I’m no expert in human psychology, but I’m just not sure that making the voices and messages more human — while everyone knows very well they interact with a computer — will make the A.I. apps more efficient. It will sure sound cooler and encourage people to use them more (making them better eventually). It will be impressive at first. No doubt that in a few years from now, the current state of computer-generated voice will sound like it was created in the 1950s. This could be the “retina display” moment for AI, making it very difficult to go back to the previous generation.

Maybe it will be a breakthrough. Maybe this is the premise of something revolutionary, maybe via some sort of future personal device, who knows? Maybe I’m already an old man yelling at a cloud, but I like my virtual assistants to remain as virtual as possible. Humans are not even that great to begin with.

I don’t want to fall into the sceptic group. I try to have a wait-and-see approach regarding this kind of experiments (I say “experiments” to describe these newly announced features because they seem to always be introduced and released like prototypes or alpha versions).

Newton writes:

OpenA.I. tends to present its products as productivity tools: simple utilities for getting things done.

I am wondering if making an A.I. sound more human makes it really better at getting things done.

Another example: Spotify wants to automatically translate podcast episodes and then use the host’s AI-cloned voice. That sounds cool, but I’d like to see a focus on the quality of the translations first. Once we know translations are truly great, then maybe we can focus on having a similar-sounding voice in every language. Like I said, it feels the priorities are wrong, but maybe I’m just way over my head on this topic.

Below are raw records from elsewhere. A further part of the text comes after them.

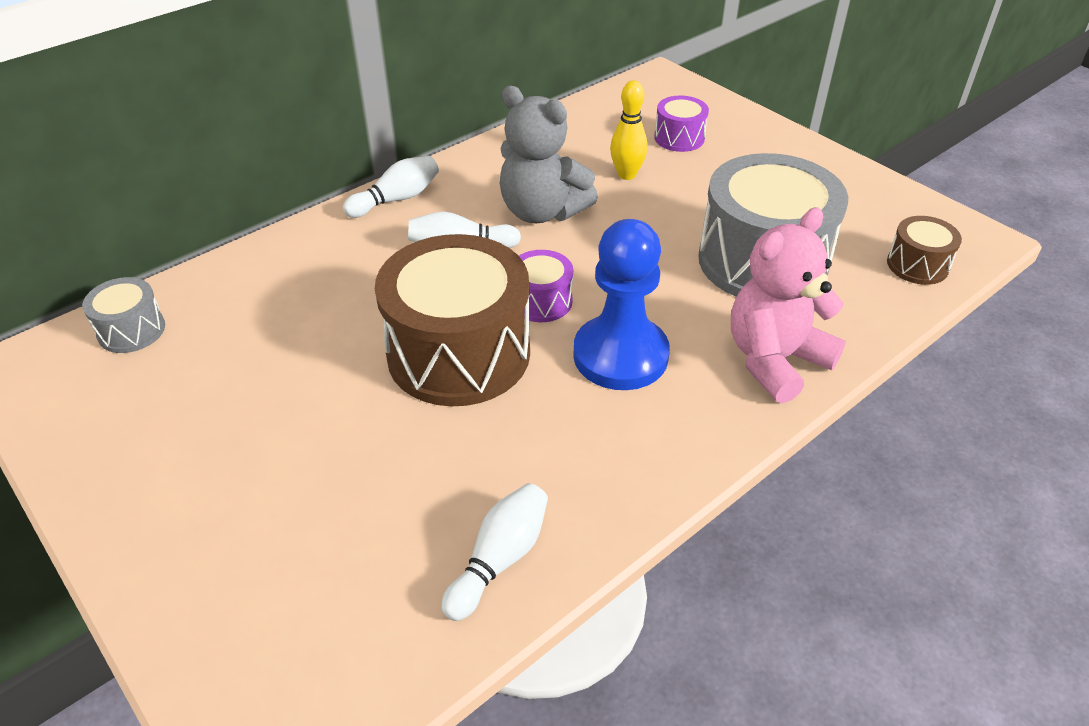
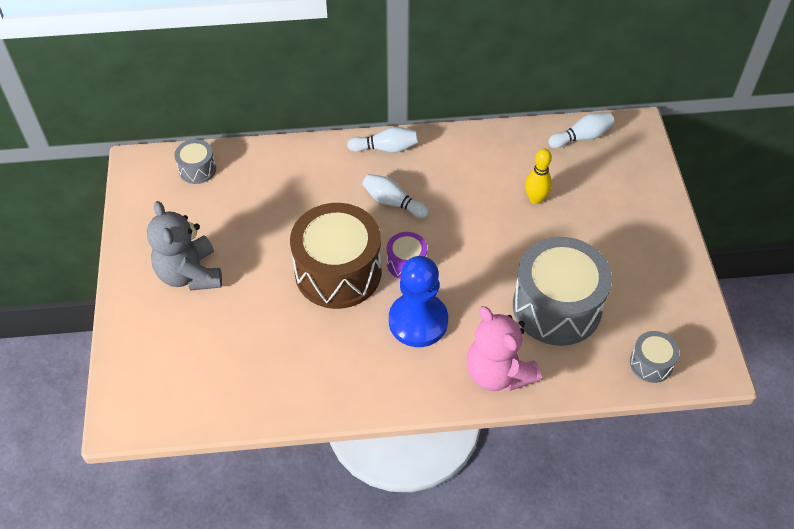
camera: 35 degrees right, 10 degrees up
white bowling pin [441,483,548,621] -> white bowling pin moved to [548,112,614,148]
grey teddy bear [500,86,598,223] -> grey teddy bear moved to [147,201,222,291]
purple drum [654,96,709,152] -> none
pink teddy bear [731,208,846,404] -> pink teddy bear turned 120 degrees counterclockwise [466,306,541,391]
brown drum [887,216,962,285] -> grey drum [630,331,679,383]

I like the potential of this technology, but I would like it even better if these A.I. companies could address the issues associated with A.I. just as quick as they are imagining new ways to monetise their technology. I would like to see them figure out the whole copyright issue with their technology first for example, before moving on to making it more appealing.

Hemant Taneja, writing on Harvard Business Review back in 2019, on his column The Era of “Move Fast and Break Things” Is Over:

Many of today’s entrepreneurs live by Facebook founder Mark Zuckerberg’s now-famous motto: “Move fast and break things.” Zuckerberg intended for this to inform internal design and management processes, but it aptly captures how entrepreneurs regard disruption: more is always better. We raced to put our products into consumers’ hands as fast as possible, without regard for the merit of—and rationale for—offline systems of governance.

Does this sound familiar to you too?